The city earlier this week retained Rennie Sloan Holtzman Sakay to conduct an investigation into Meehan's actions. A statement from the city manager's office did not indicate when the probe would be completed.
Meehan was not immediately available for comment Friday and the city manager's office declined to comment.
Representatives from the police union said the order to send an armed sergeant to Bay Area News Group reporter Doug Oakley's home was not only "inappropriate, but in violation of professional standards."
The Berkeley Police Association was considering taking a "no confidence" vote, but instead sent a letter to Interim City Attorney Christine Daniel calling for a formal investigation into the incidents of March 8-9. Meehan sent Sgt. Mary Kusmiss to Oakley's Berkeley home at 12:45 a.m. March 9 to ask for changes to a story about a community meeting on a recent homicide.
The law firm Rains Lucia Stern, which represents the Berkeley police union, delivered the three-page letter to the city on Friday.
The union called the lack of review of Meehan's actions a "double standard."
"If a police officer uses poor judgment and violates department policy, he is placed on administrative leave and is fully investigated," said the union's president, Officer
Meehan has apologized, calling his action an "overzealous attempt to make sure that accurate information is put out" and an "error in judgment."
Mary Jo Rossi, a consultant working with the Berkeley Police Association, said it is not believed that Meehan will be placed on leave during the investigation.

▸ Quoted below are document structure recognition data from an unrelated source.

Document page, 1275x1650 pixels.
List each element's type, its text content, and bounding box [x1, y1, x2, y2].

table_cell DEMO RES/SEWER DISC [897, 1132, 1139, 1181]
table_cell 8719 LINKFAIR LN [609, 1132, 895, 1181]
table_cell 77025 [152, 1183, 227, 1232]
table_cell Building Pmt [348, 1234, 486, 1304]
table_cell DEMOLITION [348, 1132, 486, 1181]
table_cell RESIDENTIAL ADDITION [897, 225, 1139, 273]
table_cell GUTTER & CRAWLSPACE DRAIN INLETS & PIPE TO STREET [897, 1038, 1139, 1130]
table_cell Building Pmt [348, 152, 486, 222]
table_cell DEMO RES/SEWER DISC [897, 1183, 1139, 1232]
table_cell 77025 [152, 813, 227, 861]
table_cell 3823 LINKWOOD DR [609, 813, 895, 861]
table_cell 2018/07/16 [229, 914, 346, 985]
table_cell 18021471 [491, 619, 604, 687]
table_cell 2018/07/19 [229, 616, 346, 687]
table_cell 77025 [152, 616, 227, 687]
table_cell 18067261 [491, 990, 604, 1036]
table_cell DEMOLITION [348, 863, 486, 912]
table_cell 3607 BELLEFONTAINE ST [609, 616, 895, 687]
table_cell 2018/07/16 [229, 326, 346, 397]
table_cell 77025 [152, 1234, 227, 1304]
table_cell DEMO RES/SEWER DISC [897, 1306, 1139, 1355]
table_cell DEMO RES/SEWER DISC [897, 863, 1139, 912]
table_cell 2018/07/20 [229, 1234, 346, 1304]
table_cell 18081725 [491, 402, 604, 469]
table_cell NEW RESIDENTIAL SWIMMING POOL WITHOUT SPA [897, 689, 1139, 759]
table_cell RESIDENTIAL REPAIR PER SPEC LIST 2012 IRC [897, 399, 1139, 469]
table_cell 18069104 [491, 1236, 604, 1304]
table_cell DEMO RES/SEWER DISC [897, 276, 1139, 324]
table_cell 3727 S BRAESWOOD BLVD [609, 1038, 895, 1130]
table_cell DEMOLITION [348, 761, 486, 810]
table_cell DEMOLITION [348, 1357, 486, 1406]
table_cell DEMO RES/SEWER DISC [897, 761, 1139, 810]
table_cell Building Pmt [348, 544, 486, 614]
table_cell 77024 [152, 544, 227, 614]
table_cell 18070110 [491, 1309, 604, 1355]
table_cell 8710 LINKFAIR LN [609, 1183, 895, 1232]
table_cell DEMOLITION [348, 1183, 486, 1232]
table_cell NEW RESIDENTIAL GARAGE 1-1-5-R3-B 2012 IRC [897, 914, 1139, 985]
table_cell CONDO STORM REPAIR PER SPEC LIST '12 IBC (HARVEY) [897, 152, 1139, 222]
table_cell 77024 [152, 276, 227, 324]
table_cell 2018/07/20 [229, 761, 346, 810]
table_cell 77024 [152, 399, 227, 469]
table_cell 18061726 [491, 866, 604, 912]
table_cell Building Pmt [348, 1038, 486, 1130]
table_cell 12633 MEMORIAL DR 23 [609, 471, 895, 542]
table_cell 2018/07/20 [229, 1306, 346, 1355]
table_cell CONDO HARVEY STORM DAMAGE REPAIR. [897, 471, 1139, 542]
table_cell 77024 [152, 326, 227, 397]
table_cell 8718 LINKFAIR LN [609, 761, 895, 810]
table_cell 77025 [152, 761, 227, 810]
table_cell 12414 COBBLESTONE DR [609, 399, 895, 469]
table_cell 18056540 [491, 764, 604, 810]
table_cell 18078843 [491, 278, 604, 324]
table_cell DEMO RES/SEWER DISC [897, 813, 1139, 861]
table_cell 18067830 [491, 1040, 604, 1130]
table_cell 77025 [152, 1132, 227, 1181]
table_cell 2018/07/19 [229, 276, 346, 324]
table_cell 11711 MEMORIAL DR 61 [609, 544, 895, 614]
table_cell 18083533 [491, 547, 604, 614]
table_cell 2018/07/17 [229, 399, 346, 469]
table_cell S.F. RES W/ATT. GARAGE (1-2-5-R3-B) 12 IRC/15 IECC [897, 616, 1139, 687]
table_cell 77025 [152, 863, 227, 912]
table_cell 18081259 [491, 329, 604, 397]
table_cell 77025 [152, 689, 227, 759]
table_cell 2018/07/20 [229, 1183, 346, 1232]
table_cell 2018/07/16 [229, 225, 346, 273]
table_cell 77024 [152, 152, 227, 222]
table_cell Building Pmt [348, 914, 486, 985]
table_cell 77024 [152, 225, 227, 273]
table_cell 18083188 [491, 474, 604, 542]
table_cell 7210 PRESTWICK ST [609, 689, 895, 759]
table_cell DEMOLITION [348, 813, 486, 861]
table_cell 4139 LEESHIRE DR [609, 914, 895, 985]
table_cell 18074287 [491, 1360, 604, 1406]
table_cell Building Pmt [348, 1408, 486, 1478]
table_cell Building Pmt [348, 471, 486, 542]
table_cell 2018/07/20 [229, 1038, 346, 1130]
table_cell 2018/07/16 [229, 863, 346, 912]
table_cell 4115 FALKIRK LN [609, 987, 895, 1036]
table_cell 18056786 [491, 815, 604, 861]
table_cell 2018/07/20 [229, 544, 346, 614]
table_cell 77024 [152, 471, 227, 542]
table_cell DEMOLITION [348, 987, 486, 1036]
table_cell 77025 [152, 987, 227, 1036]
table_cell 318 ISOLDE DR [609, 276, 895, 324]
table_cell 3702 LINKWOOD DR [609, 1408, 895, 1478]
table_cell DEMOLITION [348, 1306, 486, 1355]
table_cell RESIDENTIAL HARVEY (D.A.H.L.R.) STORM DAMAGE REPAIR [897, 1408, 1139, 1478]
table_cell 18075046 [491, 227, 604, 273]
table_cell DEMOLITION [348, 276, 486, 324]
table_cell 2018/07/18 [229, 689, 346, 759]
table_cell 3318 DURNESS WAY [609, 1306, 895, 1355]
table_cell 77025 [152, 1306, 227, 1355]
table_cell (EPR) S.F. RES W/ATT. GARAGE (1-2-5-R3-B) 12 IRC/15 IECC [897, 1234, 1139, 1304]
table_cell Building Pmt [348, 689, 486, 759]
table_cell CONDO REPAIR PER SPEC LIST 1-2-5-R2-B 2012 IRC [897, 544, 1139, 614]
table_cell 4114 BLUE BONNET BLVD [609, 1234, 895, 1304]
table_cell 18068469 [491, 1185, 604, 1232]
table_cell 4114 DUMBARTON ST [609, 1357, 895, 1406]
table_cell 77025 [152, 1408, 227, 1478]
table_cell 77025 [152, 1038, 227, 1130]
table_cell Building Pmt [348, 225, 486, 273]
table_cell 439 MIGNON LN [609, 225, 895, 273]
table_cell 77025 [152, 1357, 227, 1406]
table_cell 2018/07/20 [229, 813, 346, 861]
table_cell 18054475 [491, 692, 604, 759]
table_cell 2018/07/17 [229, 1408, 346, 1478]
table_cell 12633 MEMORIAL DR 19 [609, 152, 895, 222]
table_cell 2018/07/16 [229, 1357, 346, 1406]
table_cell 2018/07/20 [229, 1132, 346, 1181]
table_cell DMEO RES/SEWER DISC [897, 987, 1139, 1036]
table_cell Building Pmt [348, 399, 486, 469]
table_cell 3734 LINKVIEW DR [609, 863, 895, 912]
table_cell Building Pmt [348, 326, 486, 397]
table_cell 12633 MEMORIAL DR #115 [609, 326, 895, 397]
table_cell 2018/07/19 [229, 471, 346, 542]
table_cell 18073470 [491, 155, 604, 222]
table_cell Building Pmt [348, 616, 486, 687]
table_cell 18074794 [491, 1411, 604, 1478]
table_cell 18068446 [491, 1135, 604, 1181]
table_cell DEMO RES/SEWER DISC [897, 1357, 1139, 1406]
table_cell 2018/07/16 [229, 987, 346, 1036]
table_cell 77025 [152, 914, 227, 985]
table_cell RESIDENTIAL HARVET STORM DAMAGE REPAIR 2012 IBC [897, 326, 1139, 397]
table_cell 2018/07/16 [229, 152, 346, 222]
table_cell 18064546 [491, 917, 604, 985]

But city officials were not immediately available for comment on the issue.
"In every other investigation, the officer in question is normally placed on administrative leave," Rossi said.

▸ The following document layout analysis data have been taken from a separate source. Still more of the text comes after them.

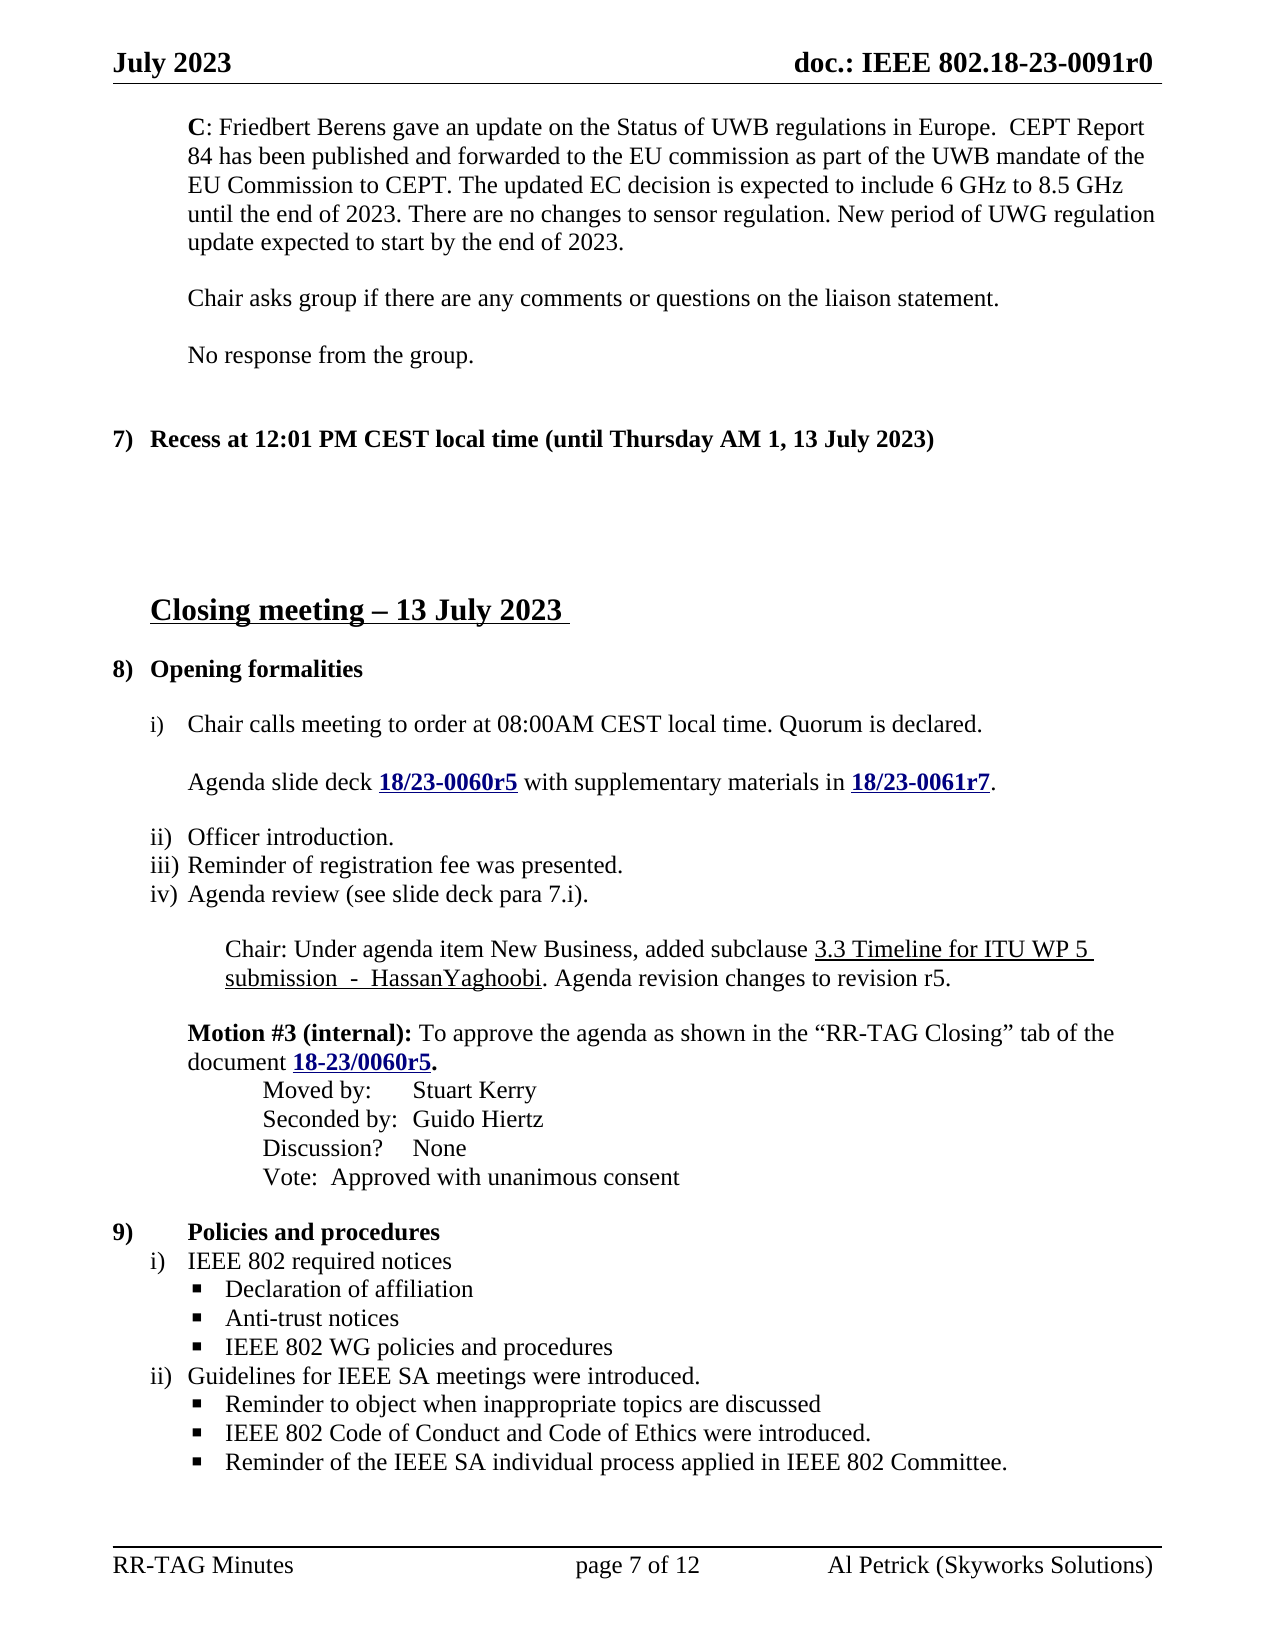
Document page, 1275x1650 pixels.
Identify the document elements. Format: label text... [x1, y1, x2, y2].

list Reminder of registration fee was presented. [150, 850, 1162, 879]
text Seconded by: Guido Hiertz [262, 1104, 1162, 1133]
list Motion #3 (internal): To approve the agenda as shown in the “RR-TAG Closing” tab of the document 18-23/0060r5. [187, 1018, 1162, 1076]
text Discussion? None [262, 1133, 1162, 1162]
list Policies and procedures [112, 1217, 1162, 1246]
list Chair asks group if there are any comments or questions on the liaison statement. [187, 283, 1162, 311]
list Reminder to object when inappropriate topics are discussed [187, 1389, 1162, 1418]
list Recess at 12:01 PM CEST local time (until Thursday AM 1, 13 July 2023) [112, 424, 1162, 453]
list Chair: Under agenda item New Business, added subclause 3.3 Timeline for ITU WP 5 submission - HassanYaghoobi. Agenda revision changes to revision r5. [225, 934, 1162, 1018]
list No response from the group. [187, 340, 1162, 369]
text Vote: Approved with unanimous consent [262, 1162, 1162, 1217]
list Officer introduction. [150, 822, 1162, 850]
list Anti-trust notices [187, 1303, 1162, 1332]
list IEEE 802 required notices [150, 1246, 1162, 1274]
list Declaration of affiliation [187, 1274, 1162, 1303]
list Opening formalities [112, 654, 1162, 709]
list IEEE 802 Code of Conduct and Code of Ethics were introduced. [187, 1418, 1162, 1447]
list Guidelines for IEEE SA meetings were introduced. [150, 1361, 1162, 1389]
list C: Friedbert Berens gave an update on the Status of UWB regulations in Europe. CEPT Report 84 has been published and forwarded to the EU commission as part of the UWB mandate of the EU Commission to CEPT. The updated EC decision is expected to include 6 GHz to 8.5 GHz until the end of 2023. There are no changes to sensor regulation. New period of UWG regulation update expected to start by the end of 2023. [187, 112, 1162, 256]
list IEEE 802 WG policies and procedures [187, 1332, 1162, 1361]
text Closing meeting – 13 July 2023 [150, 563, 1162, 654]
list Chair calls meeting to order at 08:00AM CEST local time. Quorum is declared. Agenda slide deck 18/23-0060r5 with supplementary materials in 18/23-0061r7. [150, 709, 1162, 822]
list Moved by: Stuart Kerry [187, 1076, 1162, 1104]
list Agenda review (see slide deck para 7.i). [150, 879, 1162, 908]
list Reminder of the IEEE SA individual process applied in IEEE 802 Committee. [187, 1447, 1162, 1476]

The union's letter says the chief has been eager to investigate and discipline officers while taking a zero-tolerance stand on many levels for violations of policy and procedures.
"There needs to be full transparency and there can't be a standard that applies to the police chief," Kaplan said.

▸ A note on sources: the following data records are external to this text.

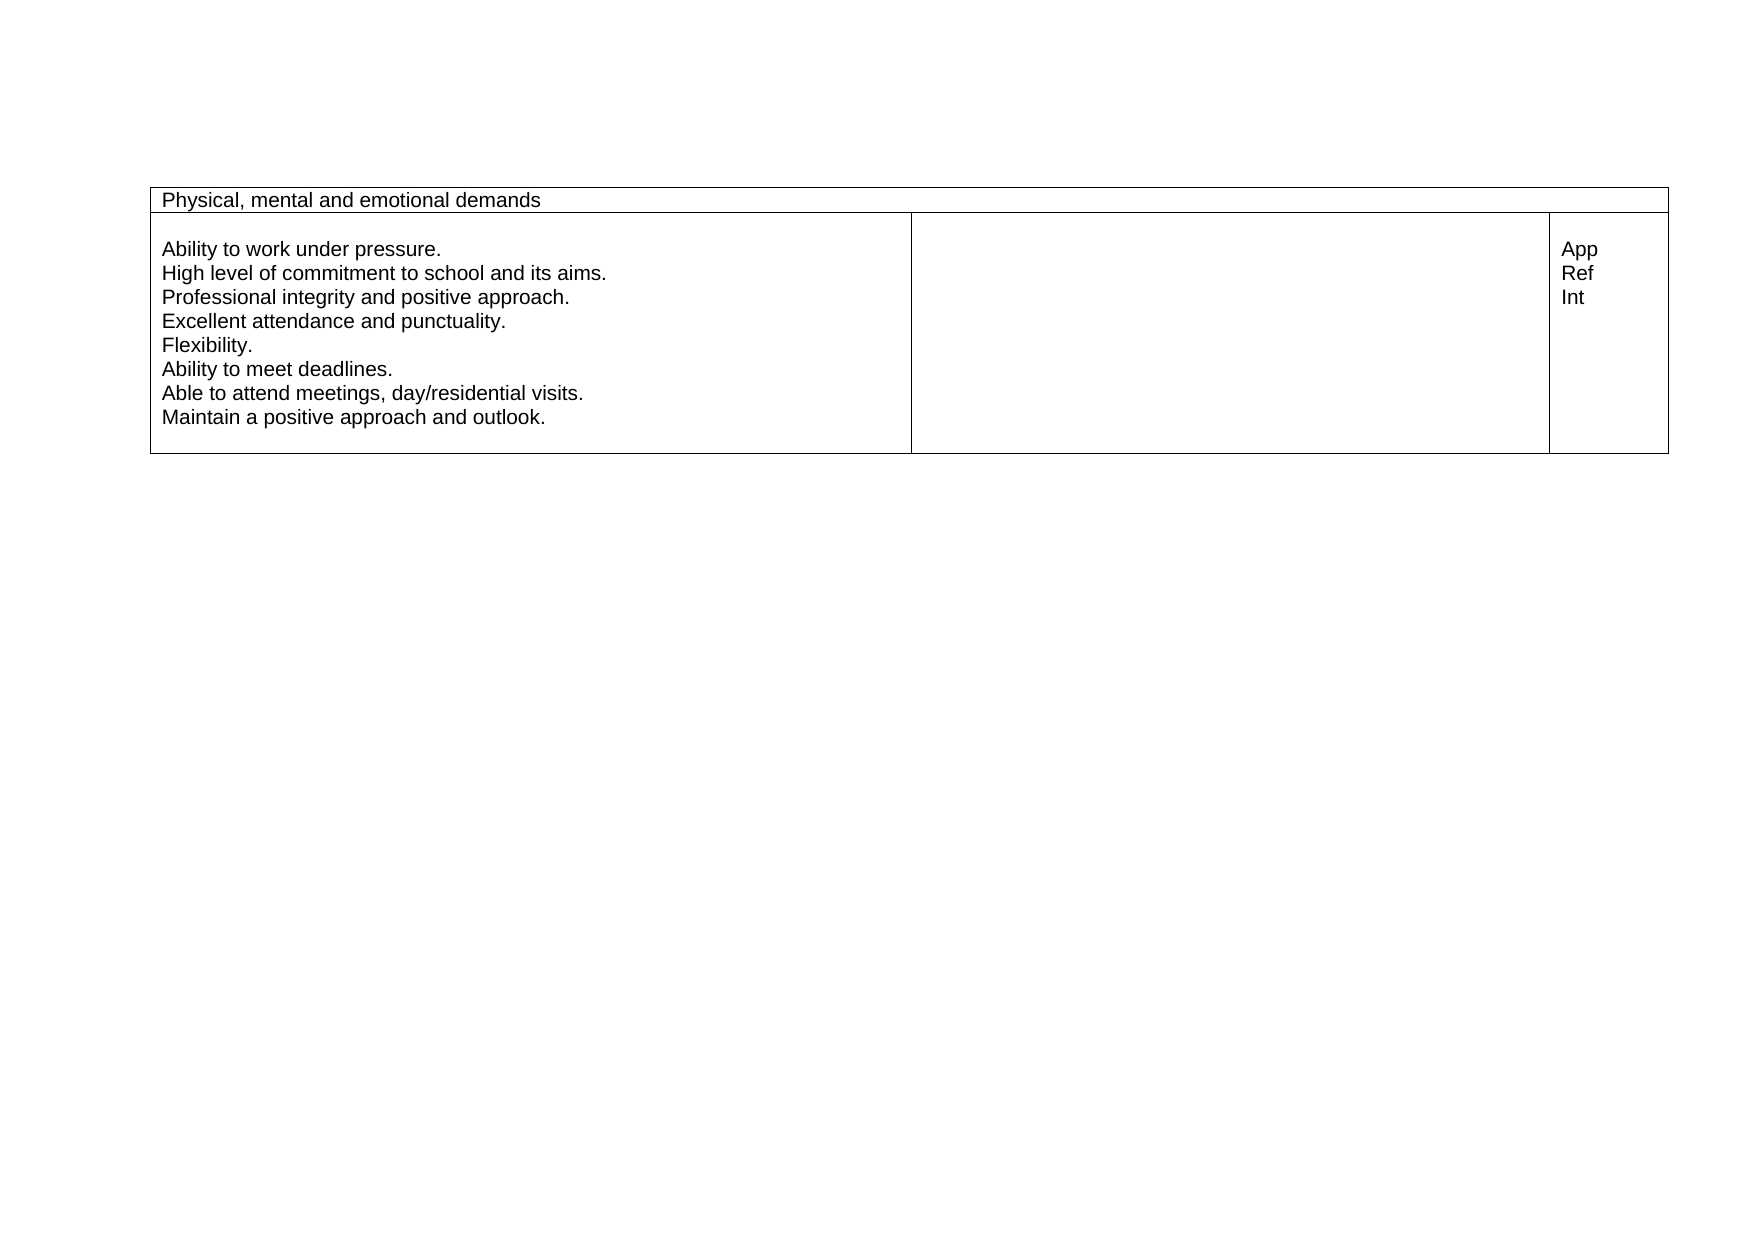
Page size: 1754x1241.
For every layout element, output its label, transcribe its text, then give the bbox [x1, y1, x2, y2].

table_cell [912, 213, 1549, 453]
table_cell App Ref Int [1550, 213, 1668, 453]
table_cell Physical, mental and emotional demands [151, 188, 1668, 212]
table_cell Ability to work under pressure. High level of commitment to school and its aims. Professional integrity and positive approach. Excellent attendance and punctuality. Flexibility. Ability to meet deadlines. Able to attend meetings, day/residential visits. Maintain a positive approach and outlook. [151, 213, 911, 453]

Oakley, 45, who covers Berkeley for this newspaper chain, had reported on a raucous community meeting March 8 in which Meehan attempted to explain to 150 residents his department's failure to provide information to the public in the days after the Feb. 18 beating death Peter Cukor, 67.
Cukor was attacked by a 23-year-old man outside his Berkeley hills home. Before the attack, he had called the police department's nonemergency line to report a trespasser. Officers did not respond to the initial call because police had been ordered to respond only to emergency 911 calls because of a potentially volatile Occupy movement march into Berkeley.
Oakley had written that Meehan apologized to the community for the department's slow response. Meehan though, said, he apologized only for not informing the public right away about why the response was slow.